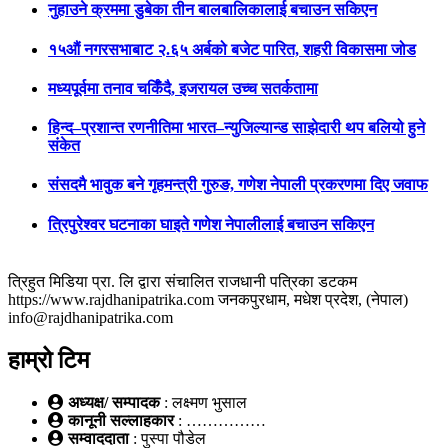
नुहाउने क्रममा डुबेका तीन बालबालिकालाई बचाउन सकिएन
१५औं नगरसभाबाट २.६५ अर्बको बजेट पारित, शहरी विकासमा जोड
मध्यपूर्वमा तनाव चर्किँदै, इजरायल उच्च सतर्कतामा
हिन्द–प्रशान्त रणनीतिमा भारत–न्युजिल्यान्ड साझेदारी थप बलियो हुने
संकेत
संसदमै भावुक बने गृहमन्त्री गुरुङ, गणेश नेपाली प्रकरणमा दिए जवाफ
त्रिपुरेश्वर घटनाका घाइते गणेश नेपालीलाई बचाउन सकिएन
त्रिहुत मिडिया प्रा. लि द्वारा संचालित राजधानी पत्रिका डटकम
https://www.rajdhanipatrika.com जनकपुरधाम, मधेश प्रदेश, (नेपाल)
info@rajdhanipatrika.com
हाम्रो टिम
अध्यक्ष/ सम्पादक
: लक्ष्मण भुसाल
कानूनी सल्लाहकार
: ……………
सम्वाददाता
: पुस्पा पौडेल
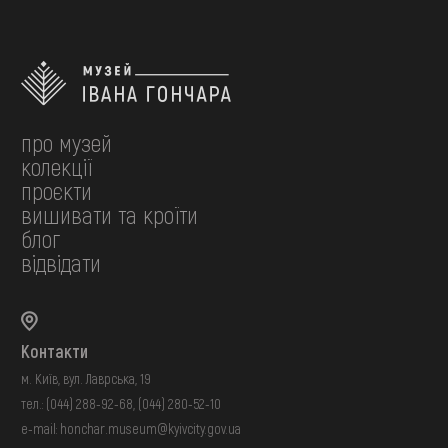
про музей
колекції
проєкти
вишивати та кроїти
блог
відвідати
Контакти
м. Київ, вул. Лаврська, 19
тел.:
(044) 288-92-68
,
(044) 280-52-10
e-mail:
honchar.museum@kyivcity.gov.ua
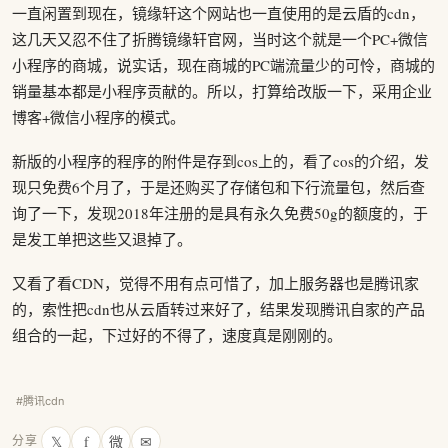
一直闲置到现在，镜缘轩这个网站也一直使用的是云盾的cdn，
这几天又忍不住了折腾镜缘轩官网，当时这个就是一个PC+微信
小程序的商城，说实话，现在商城的PC端流量少的可怜，商城的
销量基本都是小程序贡献的。所以，打算给改版一下，采用企业
博客+微信小程序的模式。
新版的小程序的程序的附件是存到cos上的，看了cos的介绍，发
现只免费6个月了，于是还购买了存储包和下行流量包，然后查
询了一下，发现2018年注册的是具有永久免费50g的额度的，于
是发工单把这些又退掉了。
又看了看CDN，觉得不用有点可惜了，加上服务器也是腾讯家
的，索性把cdn也从云盾转过来好了，结果发现腾讯自家的产品
组合的一起，下过好的不得了，速度真是刚刚的。
#腾讯cdn
𝕏
f
微
✉
分享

+ + + +

Task statement:
An exact copy of every record above is needed, with all pictures left out.

Task response:
नुहाउने क्रममा डुबेका तीन बालबालिकालाई बचाउन सकिएन
१५औं नगरसभाबाट २.६५ अर्बको बजेट पारित, शहरी विकासमा जोड
मध्यपूर्वमा तनाव चर्किँदै, इजरायल उच्च सतर्कतामा
हिन्द–प्रशान्त रणनीतिमा भारत–न्युजिल्यान्ड साझेदारी थप बलियो हुने
संकेत
संसदमै भावुक बने गृहमन्त्री गुरुङ, गणेश नेपाली प्रकरणमा दिए जवाफ
त्रिपुरेश्वर घटनाका घाइते गणेश नेपालीलाई बचाउन सकिएन
त्रिहुत मिडिया प्रा. लि द्वारा संचालित राजधानी पत्रिका डटकम
https://www.rajdhanipatrika.com जनकपुरधाम, मधेश प्रदेश, (नेपाल)
info@rajdhanipatrika.com
हाम्रो टिम
अध्यक्ष/ सम्पादक
: लक्ष्मण भुसाल
कानूनी सल्लाहकार
: ……………
सम्वाददाता
: पुस्पा पौडेल
про музей
колекції
проєкти
вишивати та кроїти
блог
відвідати
Контакти
м. Київ, вул. Лаврська, 19
тел.:
(044) 288-92-68
,
(044) 280-52-10
e-mail:
honchar.museum@kyivcity.gov.ua
一直闲置到现在，镜缘轩这个网站也一直使用的是云盾的cdn，
这几天又忍不住了折腾镜缘轩官网，当时这个就是一个PC+微信
小程序的商城，说实话，现在商城的PC端流量少的可怜，商城的
销量基本都是小程序贡献的。所以，打算给改版一下，采用企业
博客+微信小程序的模式。
新版的小程序的程序的附件是存到cos上的，看了cos的介绍，发
现只免费6个月了，于是还购买了存储包和下行流量包，然后查
询了一下，发现2018年注册的是具有永久免费50g的额度的，于
是发工单把这些又退掉了。
又看了看CDN，觉得不用有点可惜了，加上服务器也是腾讯家
的，索性把cdn也从云盾转过来好了，结果发现腾讯自家的产品
组合的一起，下过好的不得了，速度真是刚刚的。
#腾讯cdn
𝕏
f
微
✉
分享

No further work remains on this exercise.